_Action item_.
Repeat what the lines below say, word for word, and skip every image.

++++ Input for this task

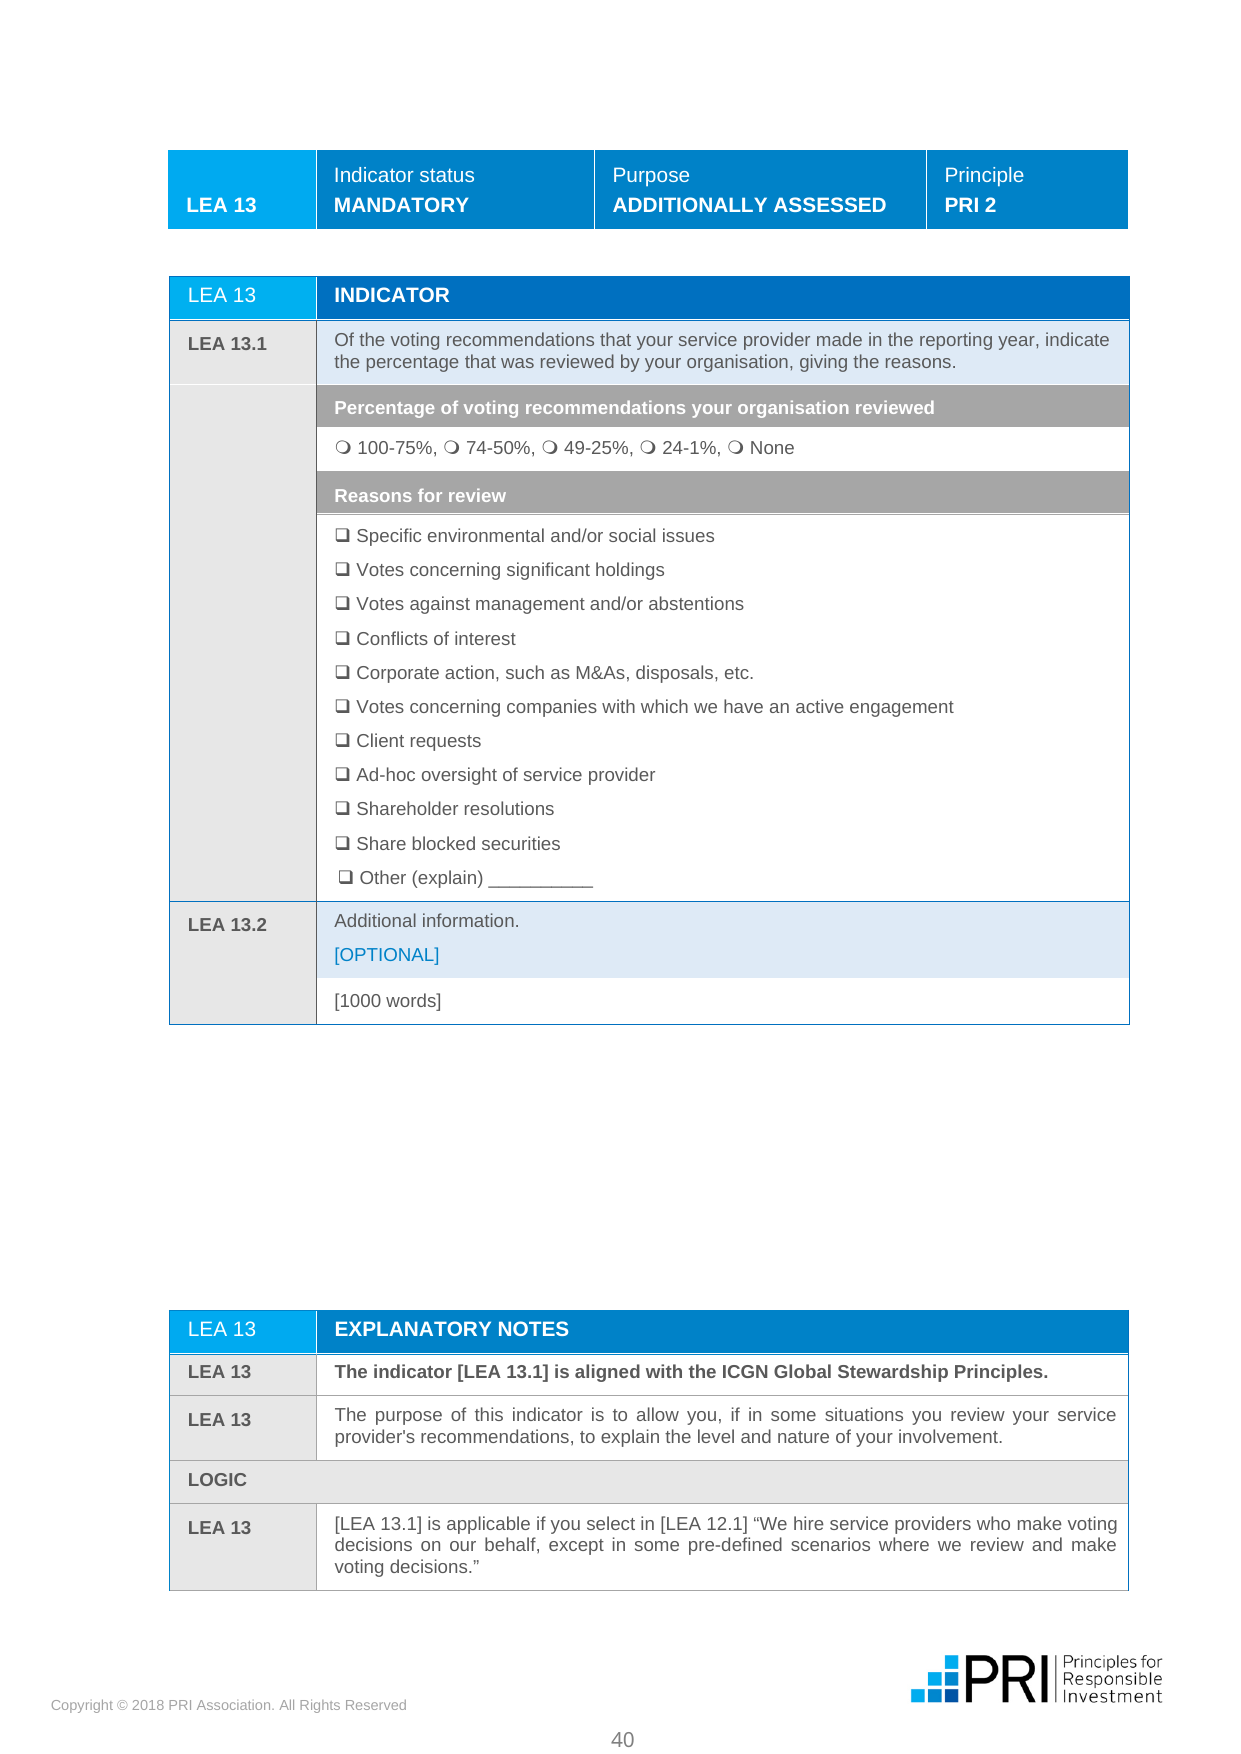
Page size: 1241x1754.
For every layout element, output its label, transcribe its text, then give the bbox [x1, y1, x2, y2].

table_header INDICATOR [317, 277, 1129, 319]
table_cell ADDITIONALLY ASSESSED [595, 186, 926, 229]
picture [866, 1621, 1240, 1753]
table_cell [LEA 13.1] is applicable if you select in [LEA 12.1] “We hire service providers who make voting decisions on our behalf, except in some pre-defined scenarios where we review and make voting decisions.” [317, 1504, 1128, 1590]
table_header Principle [927, 150, 1128, 186]
table_cell PRI 2 [927, 186, 1128, 229]
table_cell The indicator [LEA 13.1] is aligned with the ICGN Global Stewardship Principles. [317, 1355, 1128, 1395]
table_cell LOGIC [170, 1461, 1128, 1503]
table_header EXPLANATORY NOTES [317, 1311, 1128, 1353]
table_cell Additional information. [Optional] [317, 902, 1129, 978]
table_cell MANDATORY [317, 186, 594, 229]
table_header [168, 150, 316, 186]
table_cell Percentage of voting recommendations your organisation reviewed [317, 385, 1129, 426]
table_cell LEA 13 [170, 1355, 316, 1395]
table_cell LEA 13 [168, 186, 316, 229]
table_cell Specific environmental and/or social issues Votes concerning significant holdings Votes against management and/or abstentions Conflicts of interest Corporate action, such as M&As, disposals, etc. Votes concerning companies with which we have an active engagement Client requests Ad-hoc oversight of service provider Shareholder resolutions Share blocked securities Other (explain) __________ [317, 515, 1129, 901]
table_header Purpose [595, 150, 926, 186]
table_cell LEA 13.1 [170, 321, 316, 384]
table_cell The purpose of this indicator is to allow you, if in some situations you review your service provider's recommendations, to explain the level and nature of your involvement. [317, 1396, 1128, 1460]
table_header LEA 13 [170, 1311, 316, 1353]
table_header LEA 13 [170, 277, 316, 319]
table_cell Reasons for review [317, 472, 1129, 513]
table_cell 100-75%, 74-50%, 49-25%, 24-1%, None [317, 427, 1129, 471]
table_header Indicator status [317, 150, 594, 186]
table_cell LEA 13.2 [170, 902, 316, 1024]
table_cell LEA 13 [170, 1504, 316, 1590]
table_cell [170, 385, 316, 901]
table_cell [1000 words] [317, 978, 1129, 1024]
table_cell Of the voting recommendations that your service provider made in the reporting year, indicate the percentage that was reviewed by your organisation, giving the reasons. [317, 321, 1129, 384]
table_cell LEA 13 [170, 1396, 316, 1460]
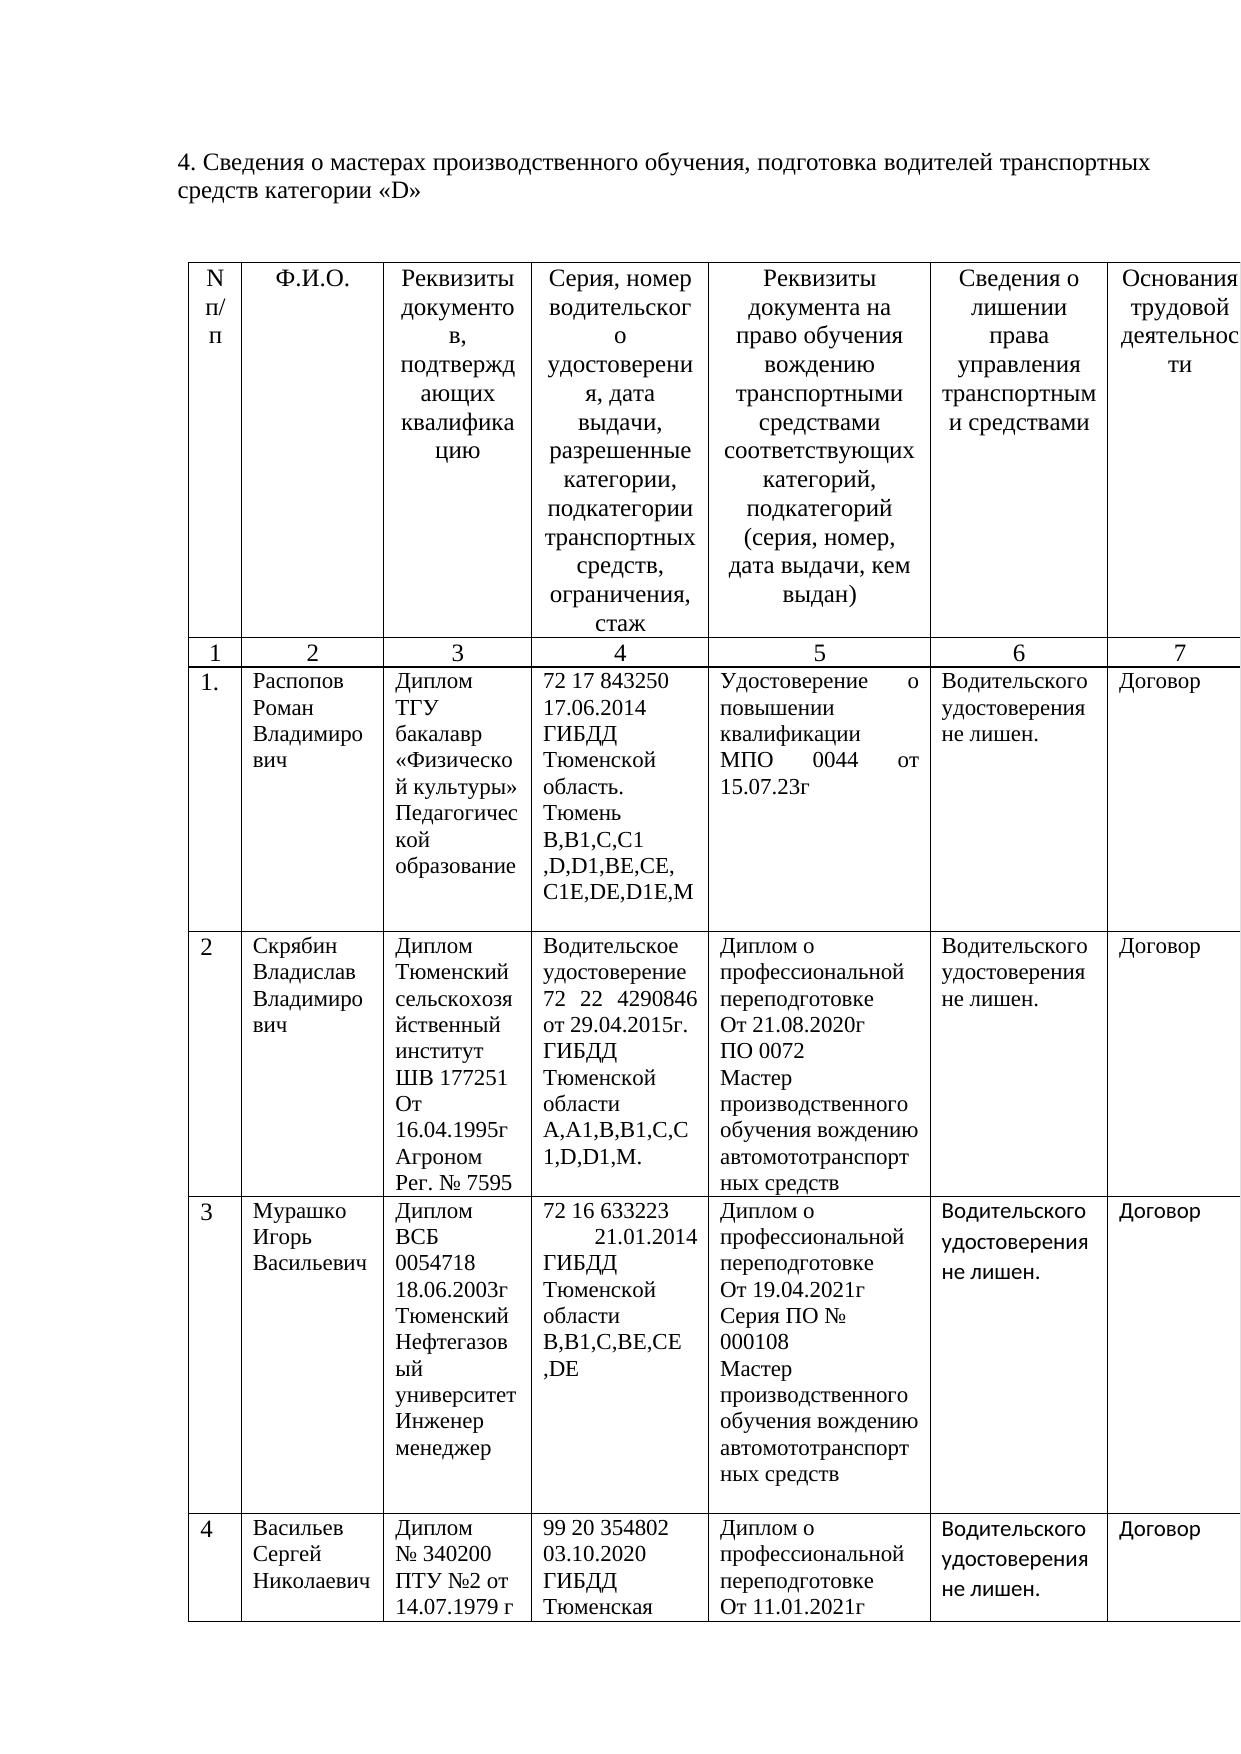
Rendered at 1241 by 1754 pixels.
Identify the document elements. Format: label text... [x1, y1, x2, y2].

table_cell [931, 1514, 1107, 1621]
table_cell Водительского удостоверения не лишен. [931, 668, 1107, 931]
table_cell 1. [189, 668, 241, 931]
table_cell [532, 1514, 708, 1621]
table_cell 5 [709, 638, 930, 666]
table_cell 4 [532, 638, 708, 666]
table_cell Мурашко Игорь Васильевич [242, 1197, 383, 1513]
table_cell Скрябин Владислав Владимирович [242, 932, 383, 1196]
table_cell Диплом ТГУ бакалавр «Физической культуры» Педагогической образование [384, 668, 531, 931]
table_cell Водительского удостоверения не лишен. [931, 1197, 1107, 1513]
table_header Серия, номер водительского удостоверения, дата выдачи, разрешенные категории, подкатегории транспортных средств, ограничения, стаж [532, 263, 708, 637]
table_cell 4 [189, 1514, 241, 1621]
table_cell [709, 1514, 930, 1621]
table_cell 3 [189, 1197, 241, 1513]
table_cell Договор [1108, 932, 1240, 1196]
table_cell 72 17 843250 17.06.2014 ГИБДД Тюменской область. Тюмень В,В1,С,С1,D,D1,ВЕ,СЕ, С1Е,DЕ,D1E,М [532, 668, 708, 931]
table_header Ф.И.О. [242, 263, 383, 637]
table_header Сведения о лишении права управления транспортными средствами [931, 263, 1107, 637]
table_cell Договор [1108, 1514, 1240, 1621]
table_cell Распопов Роман Владимирович [242, 668, 383, 931]
table_cell Диплом о профессиональной переподготовке От 19.04.2021г Серия ПО № 000108 Мастер производственного обучения вождению автомототранспортных средств [709, 1197, 930, 1513]
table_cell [384, 1514, 531, 1621]
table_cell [242, 1514, 383, 1621]
table_cell 6 [931, 638, 1107, 666]
table_cell Водительское удостоверение 72 22 4290846 от 29.04.2015г. ГИБДД Тюменской области А,А1,В,В1,С,С1,D,D1,М. [532, 932, 708, 1196]
table_cell Диплом ВСБ 0054718 18.06.2003г Тюменский Нефтегазовый университет Инженер менеджер [384, 1197, 531, 1513]
table_cell Договор [1108, 1197, 1240, 1513]
table_cell Диплом Тюменский сельскохозяйственный институт ШВ 177251 От 16.04.1995г Агроном Рег. № 7595 [384, 932, 531, 1196]
table_cell Договор [1108, 668, 1240, 931]
table_cell 1 [189, 638, 241, 666]
table_cell Водительского удостоверения не лишен. [931, 932, 1107, 1196]
table_cell Диплом о профессиональной переподготовке От 21.08.2020г ПО 0072 Мастер производственного обучения вождению автомототранспортных средств [709, 932, 930, 1196]
table_header Основания трудовой деятельности [1108, 263, 1240, 637]
table_cell Удостоверение о повышении квалификации МПО 0044 от 15.07.23г [709, 668, 930, 931]
table_cell 7 [1108, 638, 1240, 666]
table_cell 2 [189, 932, 241, 1196]
text 4. Сведения о мастерах производственного обучения, подготовка водителей транспортных средств категории «D» [177, 147, 1152, 204]
table_cell 2 [242, 638, 383, 666]
table_header Реквизиты документа на право обучения вождению транспортными средствами соответствующих категорий, подкатегорий (серия, номер, дата выдачи, кем выдан) [709, 263, 930, 637]
table_cell 72 16 633223 21.01.2014 ГИБДД Тюменской области В,В1,С,ВЕ,СЕ,DE [532, 1197, 708, 1513]
table_cell 3 [384, 638, 531, 666]
table_header Nп/п [189, 263, 241, 637]
table_header Реквизиты документов, подтверждающих квалификацию [384, 263, 531, 637]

++++++++

_Task response_.
Page size: 1241x1754.
For every layout element, output its label, transcribe its text, then give the bbox [x1, y1, x2, y2].

table_header INDICATOR [317, 277, 1129, 319]
table_cell ADDITIONALLY ASSESSED [595, 186, 926, 229]
picture [866, 1621, 1240, 1753]
table_cell [LEA 13.1] is applicable if you select in [LEA 12.1] “We hire service providers who make voting decisions on our behalf, except in some pre-defined scenarios where we review and make voting decisions.” [317, 1504, 1128, 1590]
table_header Principle [927, 150, 1128, 186]
table_cell PRI 2 [927, 186, 1128, 229]
table_cell The indicator [LEA 13.1] is aligned with the ICGN Global Stewardship Principles. [317, 1355, 1128, 1395]
table_cell LOGIC [170, 1461, 1128, 1503]
table_header EXPLANATORY NOTES [317, 1311, 1128, 1353]
table_cell Additional information. [Optional] [317, 902, 1129, 978]
table_cell MANDATORY [317, 186, 594, 229]
table_header [168, 150, 316, 186]
table_cell Percentage of voting recommendations your organisation reviewed [317, 385, 1129, 426]
table_cell LEA 13 [170, 1355, 316, 1395]
table_cell LEA 13 [168, 186, 316, 229]
table_cell Specific environmental and/or social issues Votes concerning significant holdings Votes against management and/or abstentions Conflicts of interest Corporate action, such as M&As, disposals, etc. Votes concerning companies with which we have an active engagement Client requests Ad-hoc oversight of service provider Shareholder resolutions Share blocked securities Other (explain) __________ [317, 515, 1129, 901]
table_header Purpose [595, 150, 926, 186]
table_cell LEA 13.1 [170, 321, 316, 384]
table_cell The purpose of this indicator is to allow you, if in some situations you review your service provider's recommendations, to explain the level and nature of your involvement. [317, 1396, 1128, 1460]
table_header LEA 13 [170, 1311, 316, 1353]
table_header LEA 13 [170, 277, 316, 319]
table_cell Reasons for review [317, 472, 1129, 513]
table_cell 100-75%, 74-50%, 49-25%, 24-1%, None [317, 427, 1129, 471]
table_header Indicator status [317, 150, 594, 186]
table_cell LEA 13.2 [170, 902, 316, 1024]
table_cell LEA 13 [170, 1504, 316, 1590]
table_cell [170, 385, 316, 901]
table_cell [1000 words] [317, 978, 1129, 1024]
table_cell Of the voting recommendations that your service provider made in the reporting year, indicate the percentage that was reviewed by your organisation, giving the reasons. [317, 321, 1129, 384]
table_cell LEA 13 [170, 1396, 316, 1460]
Rendered at 1241 by 1754 pixels.
Identify the document elements. Format: label text... [x1, y1, x2, y2].

table_cell [931, 1514, 1107, 1621]
table_cell Водительского удостоверения не лишен. [931, 668, 1107, 931]
table_cell 1. [189, 668, 241, 931]
table_cell [532, 1514, 708, 1621]
table_cell 5 [709, 638, 930, 666]
table_cell 4 [532, 638, 708, 666]
table_cell Мурашко Игорь Васильевич [242, 1197, 383, 1513]
table_cell Скрябин Владислав Владимирович [242, 932, 383, 1196]
table_cell Диплом ТГУ бакалавр «Физической культуры» Педагогической образование [384, 668, 531, 931]
table_cell Водительского удостоверения не лишен. [931, 1197, 1107, 1513]
table_header Серия, номер водительского удостоверения, дата выдачи, разрешенные категории, подкатегории транспортных средств, ограничения, стаж [532, 263, 708, 637]
table_cell 4 [189, 1514, 241, 1621]
table_cell [709, 1514, 930, 1621]
table_cell 3 [189, 1197, 241, 1513]
table_cell Договор [1108, 932, 1240, 1196]
table_cell 72 17 843250 17.06.2014 ГИБДД Тюменской область. Тюмень В,В1,С,С1,D,D1,ВЕ,СЕ, С1Е,DЕ,D1E,М [532, 668, 708, 931]
table_header Ф.И.О. [242, 263, 383, 637]
table_header Сведения о лишении права управления транспортными средствами [931, 263, 1107, 637]
table_cell Договор [1108, 1514, 1240, 1621]
table_cell Распопов Роман Владимирович [242, 668, 383, 931]
table_cell Диплом о профессиональной переподготовке От 19.04.2021г Серия ПО № 000108 Мастер производственного обучения вождению автомототранспортных средств [709, 1197, 930, 1513]
table_cell [384, 1514, 531, 1621]
table_cell [242, 1514, 383, 1621]
table_cell 6 [931, 638, 1107, 666]
table_cell Водительское удостоверение 72 22 4290846 от 29.04.2015г. ГИБДД Тюменской области А,А1,В,В1,С,С1,D,D1,М. [532, 932, 708, 1196]
table_cell Диплом ВСБ 0054718 18.06.2003г Тюменский Нефтегазовый университет Инженер менеджер [384, 1197, 531, 1513]
table_cell Договор [1108, 1197, 1240, 1513]
table_cell Диплом Тюменский сельскохозяйственный институт ШВ 177251 От 16.04.1995г Агроном Рег. № 7595 [384, 932, 531, 1196]
table_cell Договор [1108, 668, 1240, 931]
table_cell 1 [189, 638, 241, 666]
table_cell Водительского удостоверения не лишен. [931, 932, 1107, 1196]
table_cell Диплом о профессиональной переподготовке От 21.08.2020г ПО 0072 Мастер производственного обучения вождению автомототранспортных средств [709, 932, 930, 1196]
table_header Основания трудовой деятельности [1108, 263, 1240, 637]
table_cell Удостоверение о повышении квалификации МПО 0044 от 15.07.23г [709, 668, 930, 931]
table_cell 7 [1108, 638, 1240, 666]
table_cell 2 [189, 932, 241, 1196]
text 4. Сведения о мастерах производственного обучения, подготовка водителей транспортных средств категории «D» [177, 147, 1152, 204]
table_cell 2 [242, 638, 383, 666]
table_header Реквизиты документа на право обучения вождению транспортными средствами соответствующих категорий, подкатегорий (серия, номер, дата выдачи, кем выдан) [709, 263, 930, 637]
table_cell 72 16 633223 21.01.2014 ГИБДД Тюменской области В,В1,С,ВЕ,СЕ,DE [532, 1197, 708, 1513]
table_cell 3 [384, 638, 531, 666]
table_header Nп/п [189, 263, 241, 637]
table_header Реквизиты документов, подтверждающих квалификацию [384, 263, 531, 637]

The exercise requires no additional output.